::: Text provided
Run with Docker (Recommended)

# Run the MCP server with your user ID
docker run -i --rm \
  -e DISCORD_TOKEN="your-bot-token" \
  -e DISCORD_USER_ID="your-discord-user-id" \
  ghcr.io/fankserver/discord-voice-mcp:latest

# Basic usage
docker run -i --rm \
  -e DISCORD_TOKEN="your-bot-token" \
  -e DISCORD_USER_ID="your-discord-user-id" \
  ghcr.io/fankserver/discord-voice-mcp:latest

Configure Claude Desktop

Add to your Claude Desktop config (~/Library/Application Support/Claude/claude_desktop_config.json on macOS):

{
  "mcpServers": {
    "discord-voice": {
      "command": "docker",
      "args": [
        "run", "-i", "--rm",
        "-e", "DISCORD_TOKEN=your-bot-token",
        "-e", "DISCORD_USER_ID=your-discord-user-id",
        "ghcr.io/fankserver/discord-voice-mcp:latest"
::::::
::: Data extract
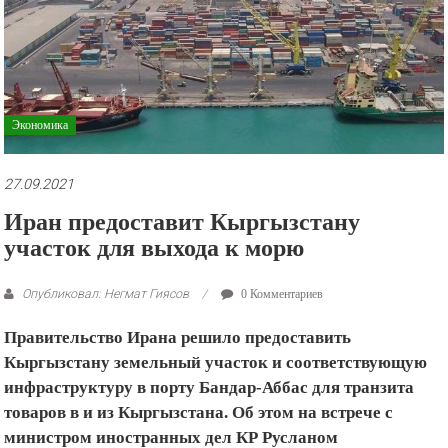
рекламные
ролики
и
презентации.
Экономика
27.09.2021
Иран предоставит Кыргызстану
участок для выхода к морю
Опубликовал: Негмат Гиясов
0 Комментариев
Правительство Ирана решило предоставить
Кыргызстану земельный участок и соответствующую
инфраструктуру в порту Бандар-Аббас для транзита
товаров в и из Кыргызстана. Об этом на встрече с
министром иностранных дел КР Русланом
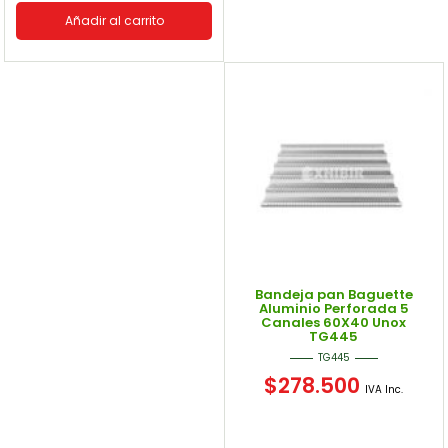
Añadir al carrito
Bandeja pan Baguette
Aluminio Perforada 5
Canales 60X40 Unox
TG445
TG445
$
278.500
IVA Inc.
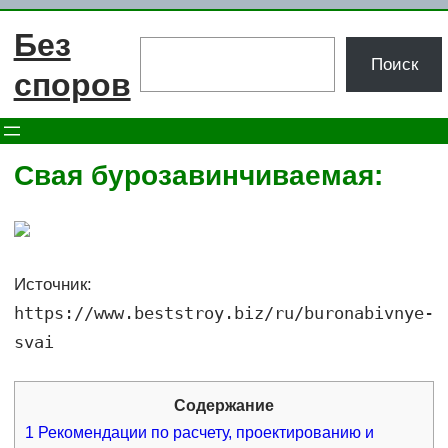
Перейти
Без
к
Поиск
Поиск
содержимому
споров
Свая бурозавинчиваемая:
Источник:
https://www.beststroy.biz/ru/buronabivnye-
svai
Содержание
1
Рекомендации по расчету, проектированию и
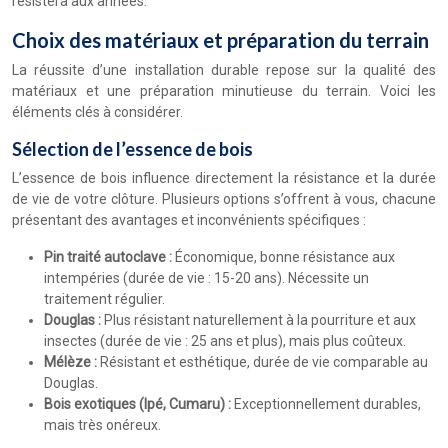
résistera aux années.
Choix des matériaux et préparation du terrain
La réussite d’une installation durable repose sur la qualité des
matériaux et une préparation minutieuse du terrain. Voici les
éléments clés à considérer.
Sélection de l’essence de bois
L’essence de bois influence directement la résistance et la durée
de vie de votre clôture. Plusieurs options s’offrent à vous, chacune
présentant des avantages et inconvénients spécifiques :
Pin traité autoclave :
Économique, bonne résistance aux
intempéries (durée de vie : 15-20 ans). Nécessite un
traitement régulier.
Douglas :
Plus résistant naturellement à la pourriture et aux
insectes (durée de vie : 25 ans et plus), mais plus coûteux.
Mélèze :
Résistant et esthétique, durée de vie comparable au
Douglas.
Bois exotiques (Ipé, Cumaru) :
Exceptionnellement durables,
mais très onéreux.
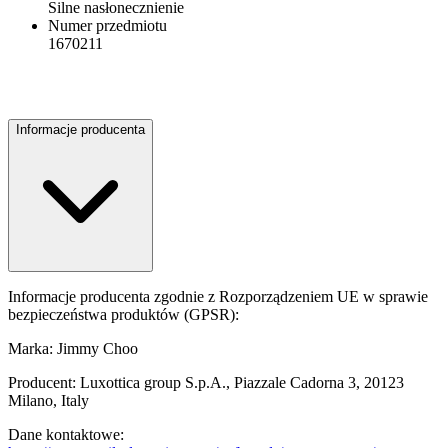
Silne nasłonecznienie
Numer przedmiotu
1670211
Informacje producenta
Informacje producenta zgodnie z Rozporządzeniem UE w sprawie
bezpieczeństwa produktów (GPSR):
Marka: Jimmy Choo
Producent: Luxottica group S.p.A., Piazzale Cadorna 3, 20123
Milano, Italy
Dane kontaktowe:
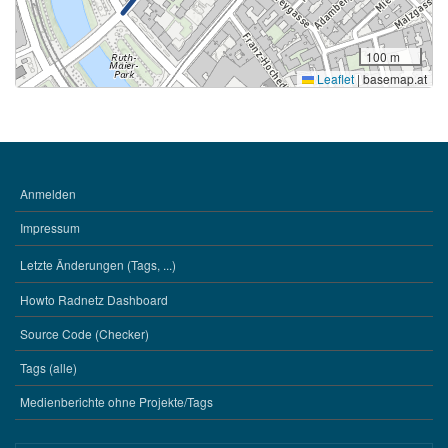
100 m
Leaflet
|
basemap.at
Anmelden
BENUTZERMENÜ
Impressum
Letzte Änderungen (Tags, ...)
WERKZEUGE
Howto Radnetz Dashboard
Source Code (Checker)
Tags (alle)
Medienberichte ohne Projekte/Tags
::::::
Work to complete
In the Discord voice setup text, what is the path to the Claude Desktop config file on macOS? The items are separate material, unrelated to the Discord voice setup text.

Answer to this task
~/Library/Application Support/Claude/claude_desktop_config.json